RECORD EXTRACTS:
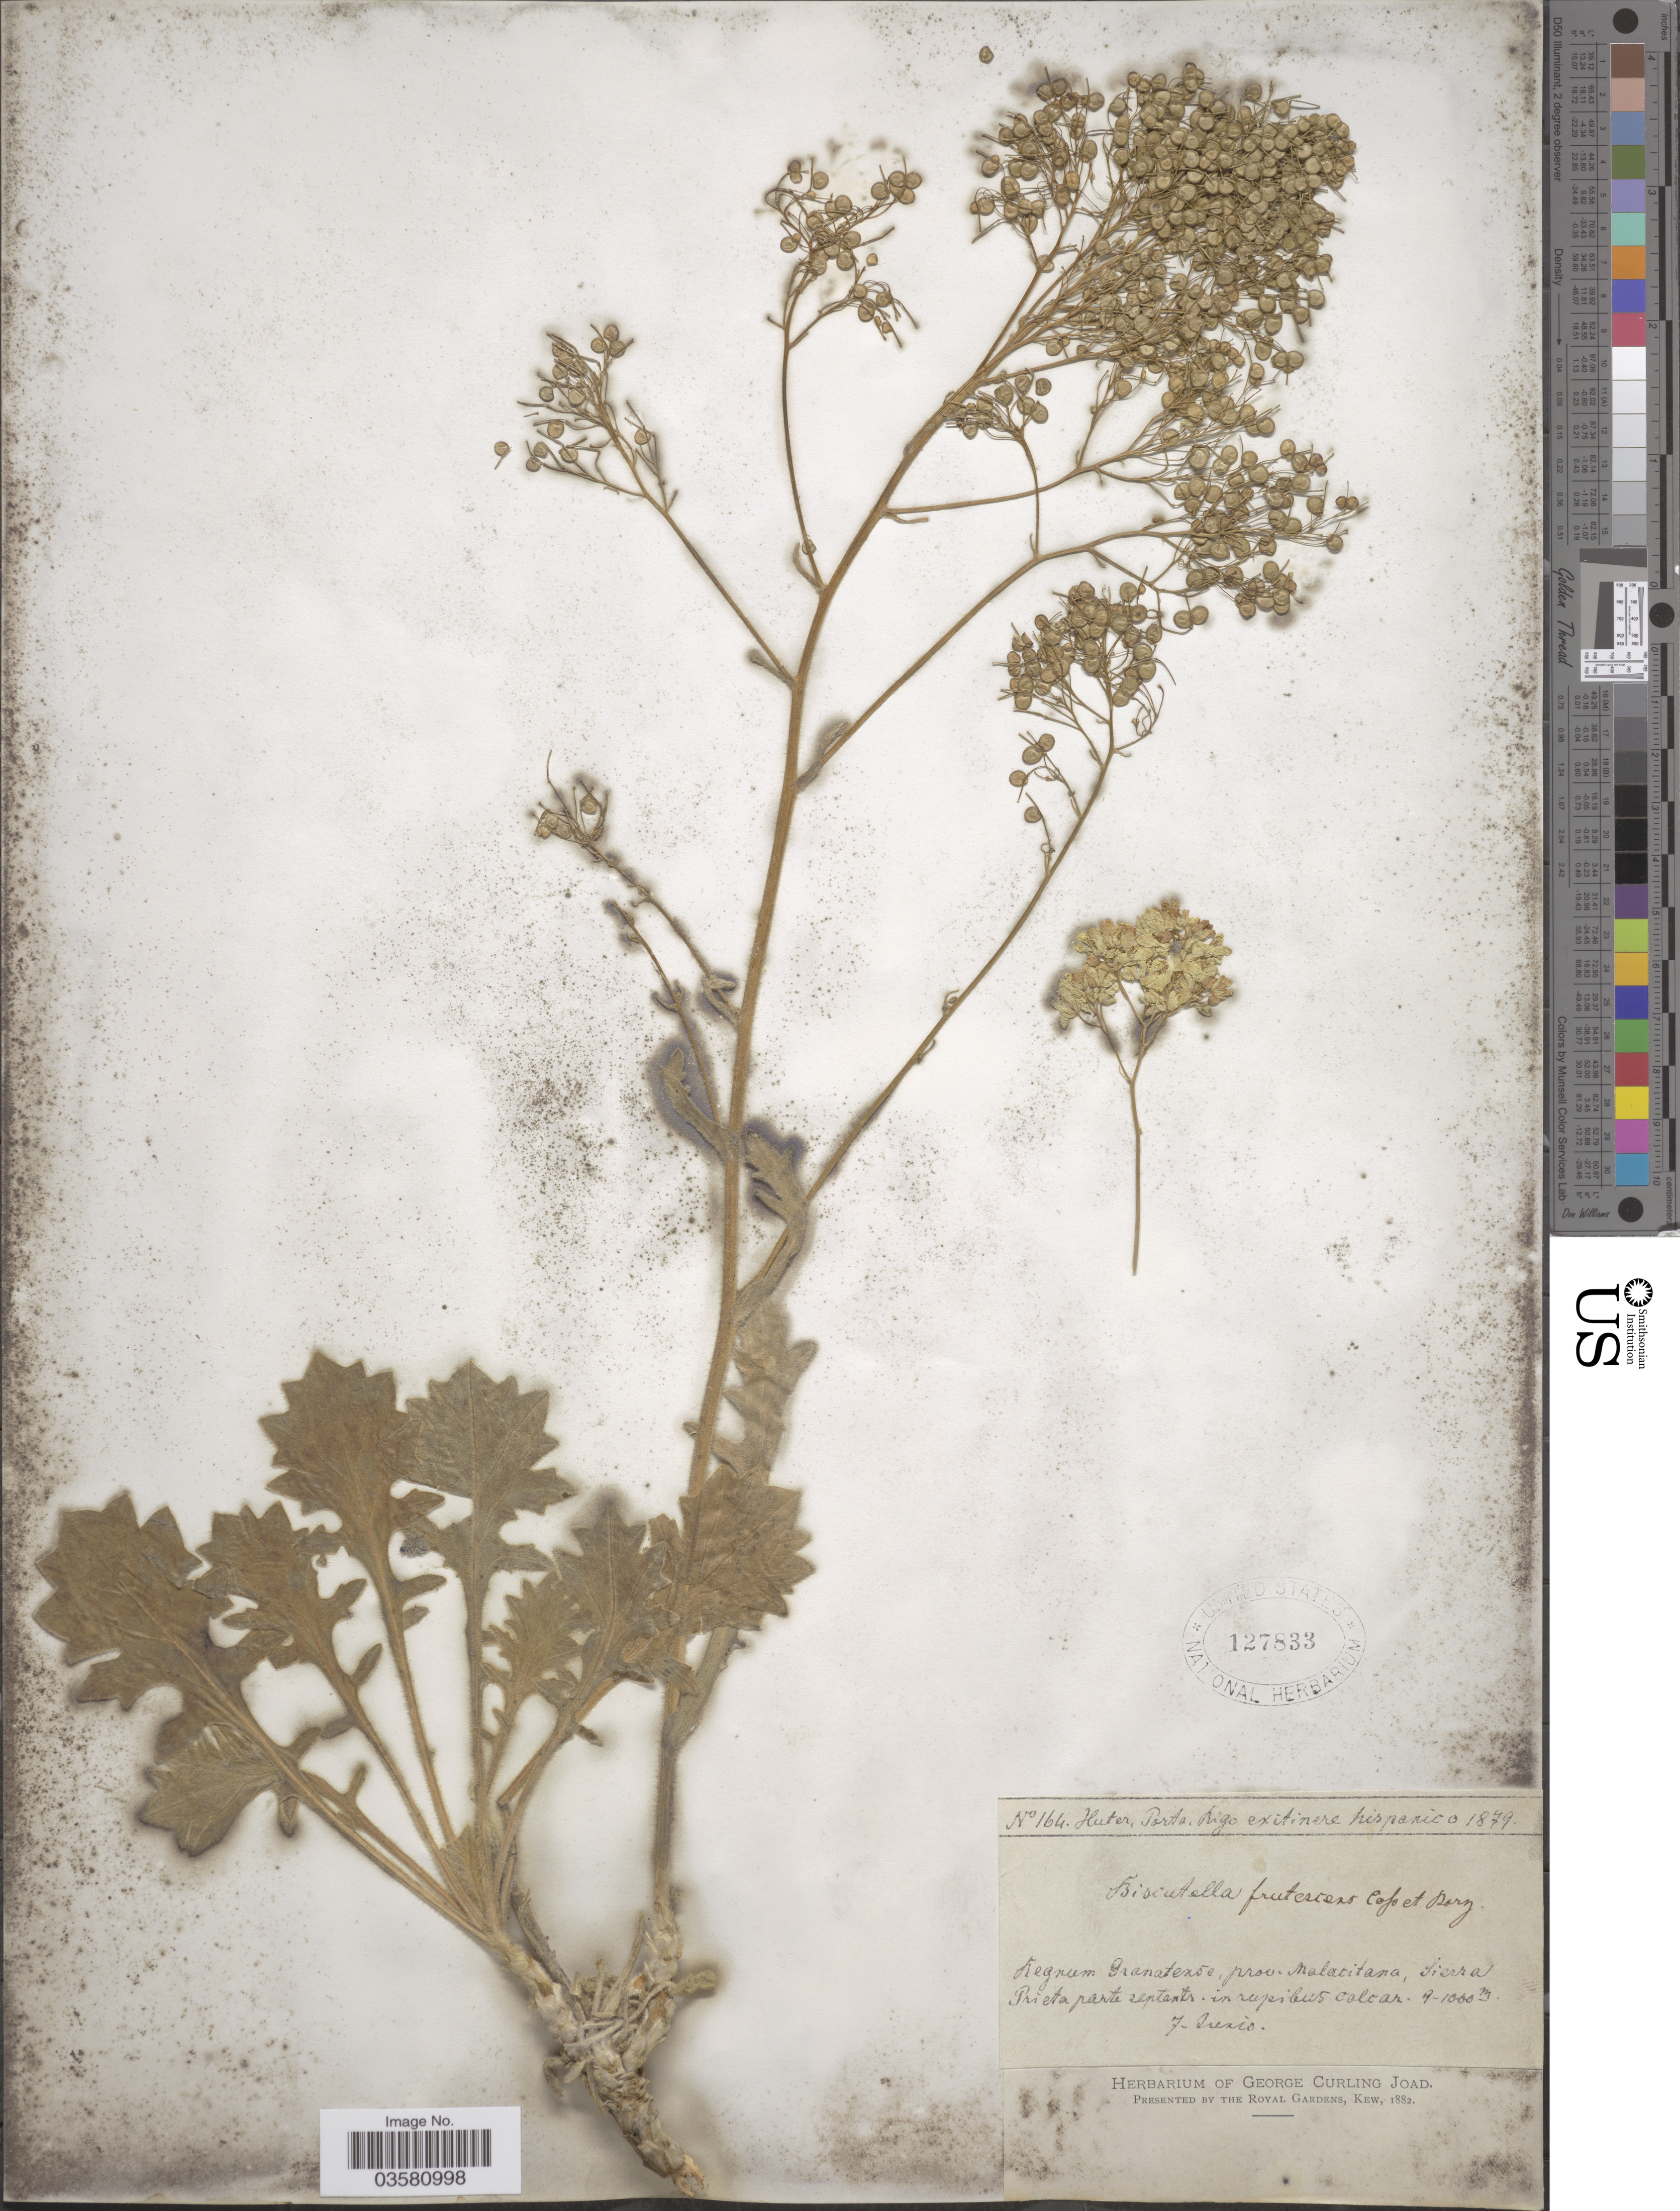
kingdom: Plantae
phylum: Tracheophyta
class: Magnoliopsida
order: Brassicales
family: Brassicaceae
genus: Biscutella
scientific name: Biscutella frutescens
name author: Coss.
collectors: -. Huter, -- Porta & -- Rigo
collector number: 164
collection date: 1879-06-07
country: Spain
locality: Hispanico. Regnum Granatexse, prov. Malacitana, Sierra Prieta parte septentr. in rupibus calcar.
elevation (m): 900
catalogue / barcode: US 127833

EXERCISE DETAILS:
Could you express every line of the items above as a JSON list of strings, one string per line, with blank lines omitted and the pictures left out?

ANSWER BELOW:
[
  "kingdom: Plantae",
  "phylum: Tracheophyta",
  "class: Magnoliopsida",
  "order: Brassicales",
  "family: Brassicaceae",
  "genus: Biscutella",
  "scientific name: Biscutella frutescens",
  "name author: Coss.",
  "collectors: -. Huter, -- Porta & -- Rigo",
  "collector number: 164",
  "collection date: 1879-06-07",
  "country: Spain",
  "locality: Hispanico. Regnum Granatexse, prov. Malacitana, Sierra Prieta parte septentr. in rupibus calcar.",
  "elevation (m): 900",
  "catalogue / barcode: US 127833"
]